* Document segment
——————————

People v. Hall

Decision Date22 March 1963
Docket NumberNo. 36219,36219
Citation27 Ill.2d 501,190 N.E.2d 292
PartiesThe PEOPLE of the State of Illinois, Defendant in Error, v. Easton Clavin HALL, Plaintiff in Error.
CourtIllinois Supreme Court

Stanford E. Gass, Chicago, for plaintiff in error.

William G. Clark, Atty. Gen., Springfield, and Daniel P. Ward, State's Atty., Chicago (Fred G. Leach and E. Michael O'Brien, Asst. Attys. Gen., and Edward J. Hladis and Matthew J. Moran, Asst. State's Attys., of counsel), for defendant in error.

HOUSE, Justice.

Easton Clavin Hall and Thomas Woods were indicted in the criminal court of Cook County for the crime of burglary. A jury found them both guilty and the court sentenced each one to a term of 6 to 12 years in the penitentiary. Hall prosecutes this writ of error.

The record shows, as is more fully detailed in People v. Woods, 26 Ill.2d 557, 188 N.E.2d 1, that defendant and Woods were apprehended at 5:30 A.M. on April 30, 1960, as they emerged from an alley near the Oakwood Ellis Building Corporation carrying an adding machine stolen from the corporation. They denied the burglary and told the police that they were helping a stranger named Jimmie Jackson move some items belonging to Jackson to his car. Defendant told substantially the same story at the trial but Woods did not testify.

——————————

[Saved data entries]
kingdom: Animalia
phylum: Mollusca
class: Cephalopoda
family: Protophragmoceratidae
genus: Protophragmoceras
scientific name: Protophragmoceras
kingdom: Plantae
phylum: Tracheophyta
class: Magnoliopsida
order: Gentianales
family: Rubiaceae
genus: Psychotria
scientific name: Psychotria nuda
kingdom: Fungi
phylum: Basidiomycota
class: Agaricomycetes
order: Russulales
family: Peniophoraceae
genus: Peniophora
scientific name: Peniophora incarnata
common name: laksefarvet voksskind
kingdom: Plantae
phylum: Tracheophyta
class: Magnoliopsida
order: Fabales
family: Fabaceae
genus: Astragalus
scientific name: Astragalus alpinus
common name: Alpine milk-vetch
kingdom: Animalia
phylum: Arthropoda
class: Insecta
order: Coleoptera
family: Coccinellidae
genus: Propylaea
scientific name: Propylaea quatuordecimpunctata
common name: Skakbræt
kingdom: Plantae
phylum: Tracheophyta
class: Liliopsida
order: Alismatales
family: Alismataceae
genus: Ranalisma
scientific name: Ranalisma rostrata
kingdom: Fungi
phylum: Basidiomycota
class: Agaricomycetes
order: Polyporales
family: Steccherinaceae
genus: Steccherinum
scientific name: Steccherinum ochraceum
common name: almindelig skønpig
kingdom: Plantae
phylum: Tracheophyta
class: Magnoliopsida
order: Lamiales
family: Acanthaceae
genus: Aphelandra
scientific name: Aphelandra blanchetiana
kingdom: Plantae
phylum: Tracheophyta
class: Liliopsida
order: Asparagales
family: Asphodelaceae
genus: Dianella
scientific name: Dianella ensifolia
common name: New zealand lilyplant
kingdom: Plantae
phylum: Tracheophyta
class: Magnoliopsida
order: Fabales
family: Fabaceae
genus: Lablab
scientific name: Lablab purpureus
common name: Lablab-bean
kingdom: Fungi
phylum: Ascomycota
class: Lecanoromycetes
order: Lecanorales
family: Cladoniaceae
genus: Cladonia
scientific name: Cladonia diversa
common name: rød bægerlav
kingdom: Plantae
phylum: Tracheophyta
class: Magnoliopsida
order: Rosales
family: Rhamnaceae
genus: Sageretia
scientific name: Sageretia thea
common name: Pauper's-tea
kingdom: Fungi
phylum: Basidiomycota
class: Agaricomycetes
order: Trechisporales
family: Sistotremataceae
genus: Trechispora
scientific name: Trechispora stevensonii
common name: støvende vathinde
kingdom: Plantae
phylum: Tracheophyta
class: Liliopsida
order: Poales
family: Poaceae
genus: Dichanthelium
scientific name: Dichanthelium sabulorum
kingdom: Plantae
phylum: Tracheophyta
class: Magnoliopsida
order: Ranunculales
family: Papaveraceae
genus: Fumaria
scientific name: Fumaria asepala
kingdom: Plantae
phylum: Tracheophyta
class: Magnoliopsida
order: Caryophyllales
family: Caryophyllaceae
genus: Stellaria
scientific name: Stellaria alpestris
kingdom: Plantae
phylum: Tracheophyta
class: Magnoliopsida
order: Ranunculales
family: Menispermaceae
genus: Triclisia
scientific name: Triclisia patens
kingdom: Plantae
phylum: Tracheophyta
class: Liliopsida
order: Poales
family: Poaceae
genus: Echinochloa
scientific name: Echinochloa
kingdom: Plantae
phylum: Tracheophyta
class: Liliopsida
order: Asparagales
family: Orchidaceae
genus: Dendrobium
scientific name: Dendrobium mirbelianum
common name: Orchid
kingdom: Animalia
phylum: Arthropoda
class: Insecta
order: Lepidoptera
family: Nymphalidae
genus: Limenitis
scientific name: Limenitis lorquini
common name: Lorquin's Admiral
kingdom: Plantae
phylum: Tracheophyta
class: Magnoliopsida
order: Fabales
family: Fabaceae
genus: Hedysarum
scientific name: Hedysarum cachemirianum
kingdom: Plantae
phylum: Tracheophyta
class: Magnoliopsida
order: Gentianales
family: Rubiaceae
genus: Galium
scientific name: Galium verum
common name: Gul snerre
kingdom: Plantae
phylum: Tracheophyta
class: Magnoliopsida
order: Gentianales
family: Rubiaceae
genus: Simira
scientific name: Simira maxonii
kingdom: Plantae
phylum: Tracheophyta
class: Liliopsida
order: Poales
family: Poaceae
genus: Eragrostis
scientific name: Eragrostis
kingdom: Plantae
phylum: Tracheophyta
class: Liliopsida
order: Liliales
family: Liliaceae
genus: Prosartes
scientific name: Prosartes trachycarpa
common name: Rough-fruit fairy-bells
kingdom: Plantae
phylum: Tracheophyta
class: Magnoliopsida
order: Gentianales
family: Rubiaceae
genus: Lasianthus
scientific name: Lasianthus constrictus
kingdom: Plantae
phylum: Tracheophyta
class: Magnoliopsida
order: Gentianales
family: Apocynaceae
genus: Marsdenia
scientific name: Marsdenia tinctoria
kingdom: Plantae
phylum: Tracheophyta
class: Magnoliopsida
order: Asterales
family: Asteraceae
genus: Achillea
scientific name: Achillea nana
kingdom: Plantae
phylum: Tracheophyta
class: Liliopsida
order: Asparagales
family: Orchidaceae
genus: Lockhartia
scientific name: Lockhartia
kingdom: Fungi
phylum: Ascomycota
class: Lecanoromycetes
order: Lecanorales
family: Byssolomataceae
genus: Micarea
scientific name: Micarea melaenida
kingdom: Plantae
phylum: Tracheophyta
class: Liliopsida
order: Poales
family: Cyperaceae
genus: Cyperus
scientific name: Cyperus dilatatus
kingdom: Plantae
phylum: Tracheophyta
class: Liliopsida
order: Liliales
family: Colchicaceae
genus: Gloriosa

——————————

* Activity list
(a) In the People v. Hall opinion, what sentence did the court give each defendant?
(b) Rewrite the part of the People v. Hall opinion that opens with the words containing "William G. Clark, Atty." and closes with "writ of error.", replacing "penitentiary" with "state prison".
(c) Carry the People v. Hall opinion forward from the point where it stops.

* Task-by-task outputs
(a) Each was sentenced to a term of 6 to 12 years in the penitentiary.

(b)
William G. Clark, Atty. Gen., Springfield, and Daniel P. Ward, State's Atty., Chicago (Fred G. Leach and E. Michael O'Brien, Asst. Attys. Gen., and Edward J. Hladis and Matthew J. Moran, Asst. State's Attys., of counsel), for defendant in error.

HOUSE, Justice.

Easton Clavin Hall and Thomas Woods were indicted in the criminal court of Cook County for the crime of burglary. A jury found them both guilty and the court sentenced each one to a term of 6 to 12 years in the state prison. Hall prosecutes this writ of error.

(c)
Defendant argues that the trial court erred in denying a motion to suppress the use of the adding machine as evidence because there was an illegal search and seizure by the police. In the Woods case we rejected this contention, holding that there was no search because the adding machine was not concealed from the police and that defendant could not complain of the seizure of the machine since it was left on the ground and he claimed no interest in it. Our holding there is controlling here. The motion to suppress was properly denied.

Defendant then argues that the court denied him the right to counsel of his choice and the right to act as his own counsel. Woods asked the court to appoint Lawrence E. Smith to represent them. The court said Smith does not work for nothing and appointed the public defender. A defendant does not, of course, have the right to choose his court-appointed counsel. (People v. Cox, 22 Ill.2d 534, 177 N.E.2d 211.) The record does not show that defendant requested counsel or that he wanted to represent himself, but on the contrary, it shows that he willingly accepted the services of his court-appointed counsel throughout the trial.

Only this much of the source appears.